Comme prévu, le montant de cette indemnisation du congé de proche aidant sera aligné sur celui de l'allocation journalière de présence parentale, pour les enfants malades (soit entre 43 et 52 euros par jour selon la composition du foyer). Le versement de cette allocation ouvrira des droits à la retraite pour son bénéficiaire. Cette mesure "constitue l'un des volets de la réforme à venir du grand âge et de l'autonomie et représente un investissement de plus de 100 millions d'euros par an en année pleine en intégrant la prise en charge des droits à l'assurance vieillesse", indique le gouvernement.

Famille, le parent pauvre du PLFSS

La famille est un peu le parent pauvre du PLFSS 2020. Outre le maintien du quasi-gel des prestations familiales (+0,3%), il ne comporte pas vraiment de mesures nouvelles. La présentation du projet de loi revient ainsi sur la montée en charge, déjà connue, de l'accompagnement des familles dans le paiement des pensions alimentaires et sur le renforcement du rôle de l'Agence de recouvrement des impayés de pensions alimentaires (Aripa).

Autre mesure déjà évoquée : l'amélioration de l'information des parents sur l'offre d'accueil disponible des enfants de moins de 3 ans, qui passera essentiellement par une amélioration du site mon-enfant.fr mis en œuvre par la Cnaf.

Même chose avec le renforcement de la prévention, qui se traduit notamment par une expérimentation sur l'amélioration de l'accès aux soins des enfants de l'aide sociale à l'enfance (ASE) et un soutien (qui reste à préciser) aux interventions de la PMI.

Maternités : un "nouveau droit" pour les femmes à plus de 45 minutes d'un hôpital

Côté santé, la plupart des mesures concernent les dépenses de l'assurance maladie à caractère médical. Certaines d'entre elles ont toutefois une incidence directe en matière d'action sociale. C'est le cas de la finalisation de la fusion de la CMU-C et de l'ACS (aide à la complémentaire santé), qui sera effective le 1er novembre 2019. Les dispositions du PLFSS 2020 concernent les dispositifs actuels de contrat de sortie de ces deux prestations. Il s'agit notamment d'harmoniser et de mieux faire connaître le dispositif qui permet de conserver le droit, pendant un an, à un contrat offrant les mêmes garanties que la protection antérieure à tarif préférentiel.

En matière d'accès aux soins, le PLFSS prévoit "un nouveau droit au bénéfice des femmes enceintes résidant à plus de 45 minutes d'une maternité", sous la forme d'un "bouquet de services d'accompagnement", comme des prestations de transport et d'hébergement à proximité de la maternité.

Hôpitaux de proximité et déserts médicaux

Le PLFSS entend aussi "accompagner la transformation des hôpitaux de proximité", à travers une adaptation des modalités de financement à leurs nouvelles missions et une sécurisation de l'activité de médecine – activité socle exercée par tous les hôpitaux de proximité –, grâce à une garantie pluriannuelle de financement. Le texte prévoit en outre d'instaurer une "dotation de responsabilité territoriale", permettant l'accès à des consultations de spécialités, des plateaux techniques et des équipements de télésanté.

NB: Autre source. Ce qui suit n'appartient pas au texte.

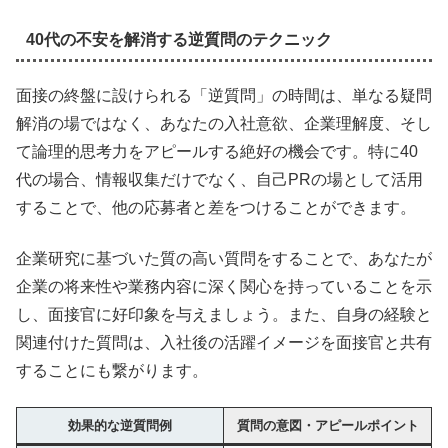
40代の不安を解消する逆質問のテクニック
面接の終盤に設けられる「逆質問」の時間は、単なる疑問
解消の場ではなく、あなたの入社意欲、企業理解度、そし
て論理的思考力をアピールする絶好の機会です。特に40
代の場合、情報収集だけでなく、自己PRの場として活用
することで、他の応募者と差をつけることができます。
企業研究に基づいた質の高い質問をすることで、あなたが
企業の将来性や業務内容に深く関心を持っていることを示
し、面接官に好印象を与えましょう。また、自身の経験と
関連付けた質問は、入社後の活躍イメージを面接官と共有
することにも繋がります。
効果的な逆質問例
質問の意図・アピールポイント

La lutte contre les déserts médicaux va bénéficier du regroupement de quatre dispositifs existants d'incitation à l'installation des jeunes médecins en un contrat unique, intitulé "contrat début d'exercice" (CDE). Plusieurs mesures techniques sur les cotisations sociales doivent également faciliter l'installation des médecins en zones sous-denses.

À noter aussi plusieurs autres mesures significatives, mais plus éloignées de l'aspect médicosocial : création d'un fonds d'indemnisation pour les victimes de maladies professionnelles liées aux pesticides, dispositif de soutien aux patients atteints d'un cancer par la création d'un parcours d'accompagnement après la maladie, réforme du mode de financement de la psychiatrie et des soins de suite et de réadaptation (SSR), rénovation de la nomenclature des actes pratiqués en ville ou encore lutte contre les pénuries et amélioration de la disponibilité des médicaments en France.